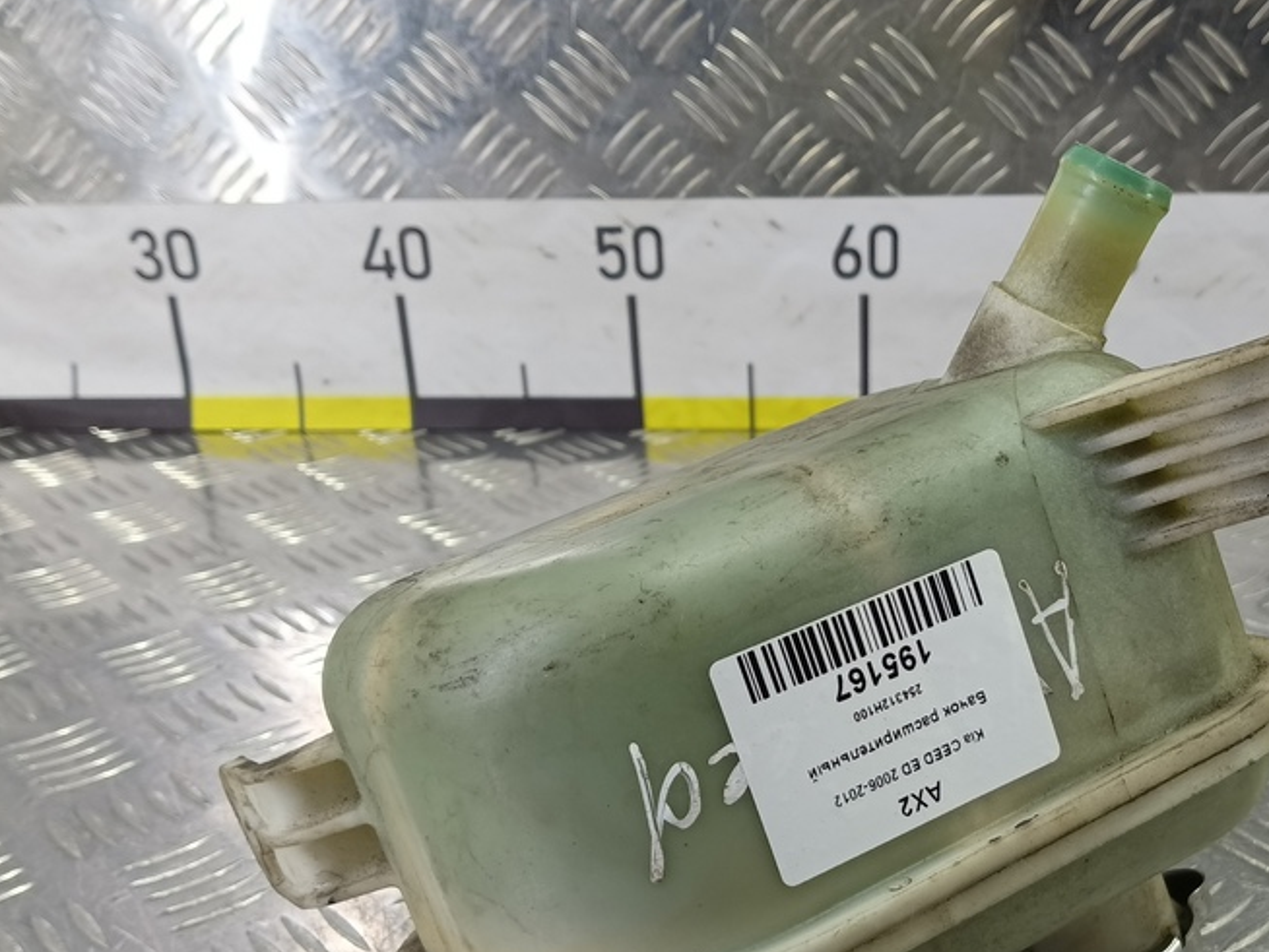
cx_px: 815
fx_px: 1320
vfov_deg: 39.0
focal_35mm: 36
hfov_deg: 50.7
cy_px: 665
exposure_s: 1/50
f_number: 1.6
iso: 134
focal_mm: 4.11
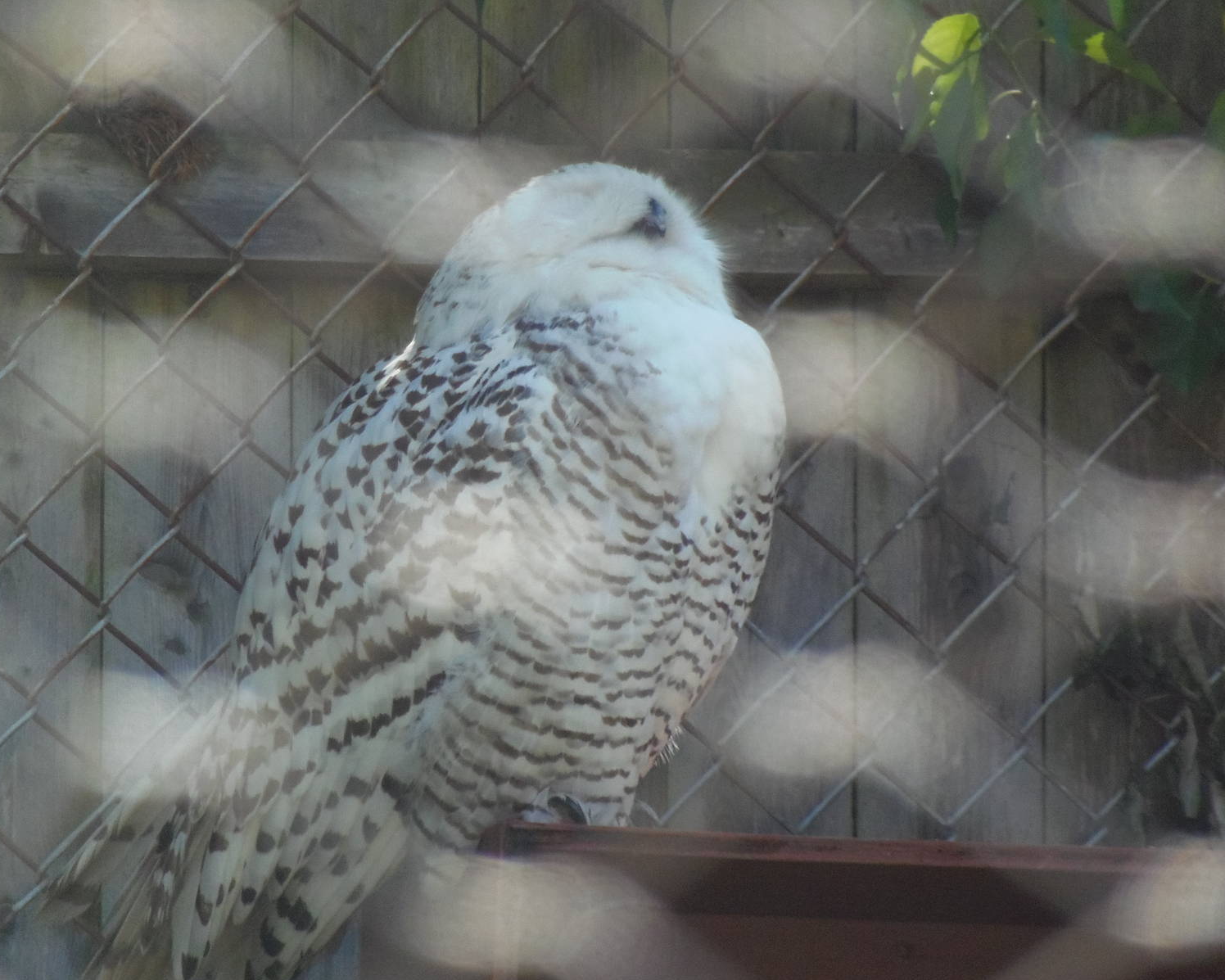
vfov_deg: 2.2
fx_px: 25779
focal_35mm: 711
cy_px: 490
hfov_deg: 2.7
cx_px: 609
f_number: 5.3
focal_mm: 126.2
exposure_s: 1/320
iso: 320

++++++++++

With pictures left out, transcribe each line from the one containing "hfov_deg: 50.7" through the end of the data, both ends included.

hfov_deg: 50.7
cy_px: 665
exposure_s: 1/50
f_number: 1.6
iso: 134
focal_mm: 4.11
vfov_deg: 2.2
fx_px: 25779
focal_35mm: 711
cy_px: 490
hfov_deg: 2.7
cx_px: 609
f_number: 5.3
focal_mm: 126.2
exposure_s: 1/320
iso: 320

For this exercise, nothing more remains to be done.